Work task:
Among the entries, find the lines with the string "related" and report them.

Given entries:
━━━━
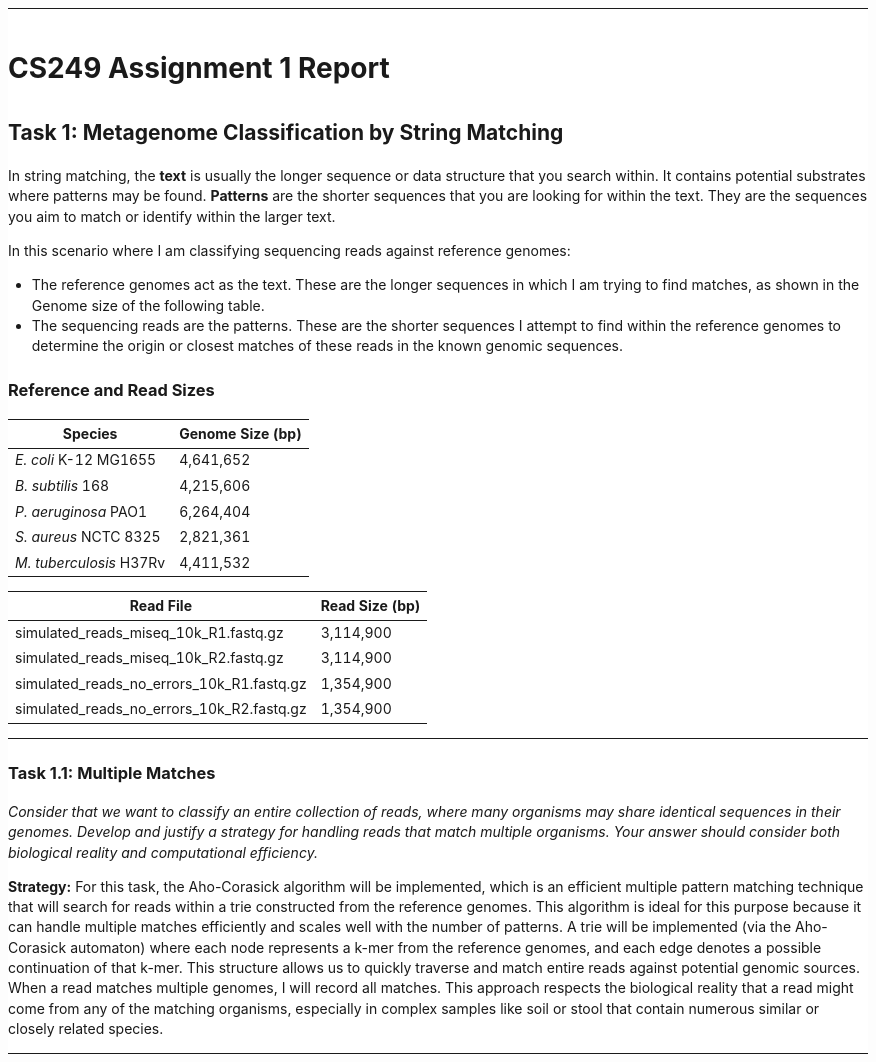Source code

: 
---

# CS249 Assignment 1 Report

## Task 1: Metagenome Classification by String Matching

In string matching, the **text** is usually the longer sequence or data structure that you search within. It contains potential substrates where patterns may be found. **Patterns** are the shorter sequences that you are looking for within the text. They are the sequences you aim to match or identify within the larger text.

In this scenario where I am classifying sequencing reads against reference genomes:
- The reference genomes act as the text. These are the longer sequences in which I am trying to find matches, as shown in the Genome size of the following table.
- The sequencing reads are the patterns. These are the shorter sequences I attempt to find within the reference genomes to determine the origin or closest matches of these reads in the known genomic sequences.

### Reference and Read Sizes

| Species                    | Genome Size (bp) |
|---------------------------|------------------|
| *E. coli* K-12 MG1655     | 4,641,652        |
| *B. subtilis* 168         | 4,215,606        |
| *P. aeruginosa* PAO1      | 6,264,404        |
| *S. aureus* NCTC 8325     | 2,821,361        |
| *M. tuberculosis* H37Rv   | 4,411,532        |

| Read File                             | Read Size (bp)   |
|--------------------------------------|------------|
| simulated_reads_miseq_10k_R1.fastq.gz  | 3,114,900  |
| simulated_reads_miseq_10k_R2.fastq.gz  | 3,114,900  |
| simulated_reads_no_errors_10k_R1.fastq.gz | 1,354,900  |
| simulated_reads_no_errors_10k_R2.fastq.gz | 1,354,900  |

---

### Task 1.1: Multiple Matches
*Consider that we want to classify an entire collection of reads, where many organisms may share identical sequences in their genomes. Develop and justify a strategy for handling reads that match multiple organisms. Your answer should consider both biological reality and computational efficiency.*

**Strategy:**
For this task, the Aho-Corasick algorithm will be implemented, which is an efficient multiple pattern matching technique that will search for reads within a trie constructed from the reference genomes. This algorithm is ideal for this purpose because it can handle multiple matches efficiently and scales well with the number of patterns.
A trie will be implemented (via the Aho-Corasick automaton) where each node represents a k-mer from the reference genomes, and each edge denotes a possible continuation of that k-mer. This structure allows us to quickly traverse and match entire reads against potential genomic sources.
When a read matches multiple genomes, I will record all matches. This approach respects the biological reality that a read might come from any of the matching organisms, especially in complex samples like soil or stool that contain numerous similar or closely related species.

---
━━━━
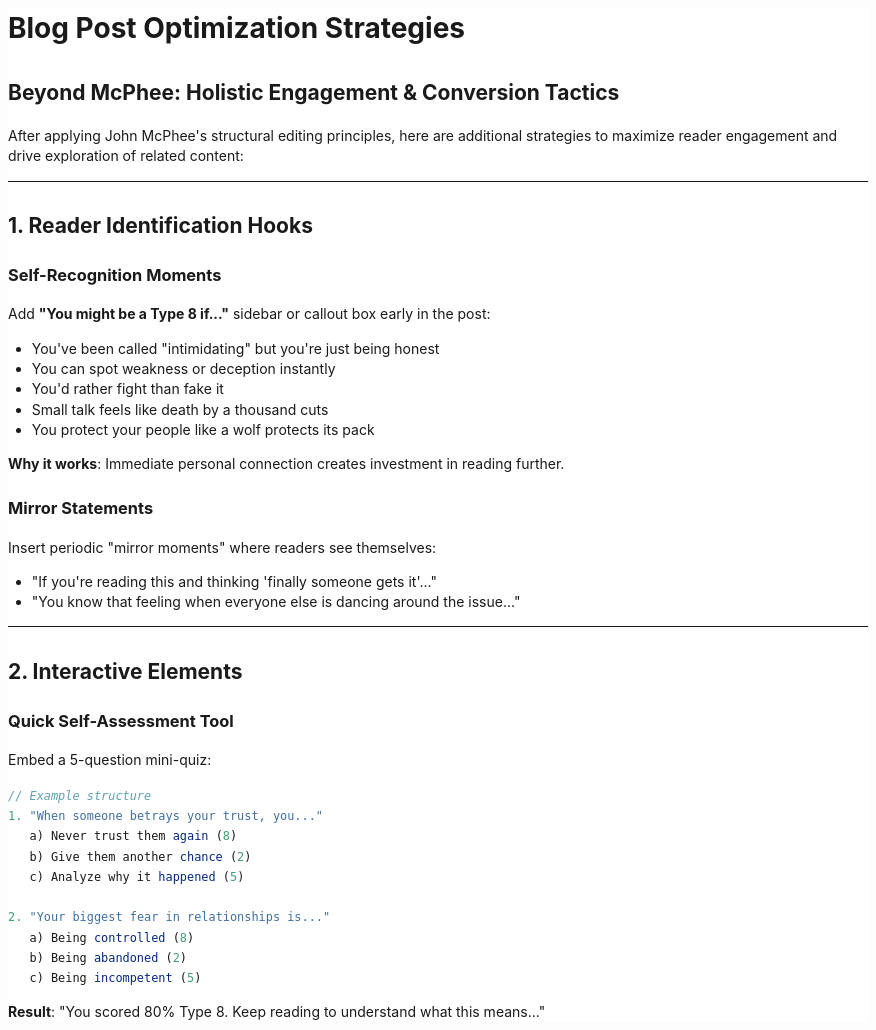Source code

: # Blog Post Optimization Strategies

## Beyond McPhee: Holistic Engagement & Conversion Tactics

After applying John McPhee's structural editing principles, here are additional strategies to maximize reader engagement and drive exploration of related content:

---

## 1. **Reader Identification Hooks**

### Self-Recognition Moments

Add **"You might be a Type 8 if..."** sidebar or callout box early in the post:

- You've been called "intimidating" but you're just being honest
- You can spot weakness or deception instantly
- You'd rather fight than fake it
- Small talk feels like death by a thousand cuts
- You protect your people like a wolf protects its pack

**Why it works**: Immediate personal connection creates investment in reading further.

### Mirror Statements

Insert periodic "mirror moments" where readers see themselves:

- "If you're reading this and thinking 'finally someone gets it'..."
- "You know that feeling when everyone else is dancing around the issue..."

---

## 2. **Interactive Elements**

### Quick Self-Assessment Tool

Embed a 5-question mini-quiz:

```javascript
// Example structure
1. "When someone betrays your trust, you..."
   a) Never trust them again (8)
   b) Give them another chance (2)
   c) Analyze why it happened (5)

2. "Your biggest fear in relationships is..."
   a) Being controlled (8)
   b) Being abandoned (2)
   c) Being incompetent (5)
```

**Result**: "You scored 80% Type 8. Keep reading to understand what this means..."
━━━━
Response box:
When a read matches multiple genomes, I will record all matches. This approach respects the biological reality that a read might come from any of the matching organisms, especially in complex samples like soil or stool that contain numerous similar or closely related species.
After applying John McPhee's structural editing principles, here are additional strategies to maximize reader engagement and drive exploration of related content:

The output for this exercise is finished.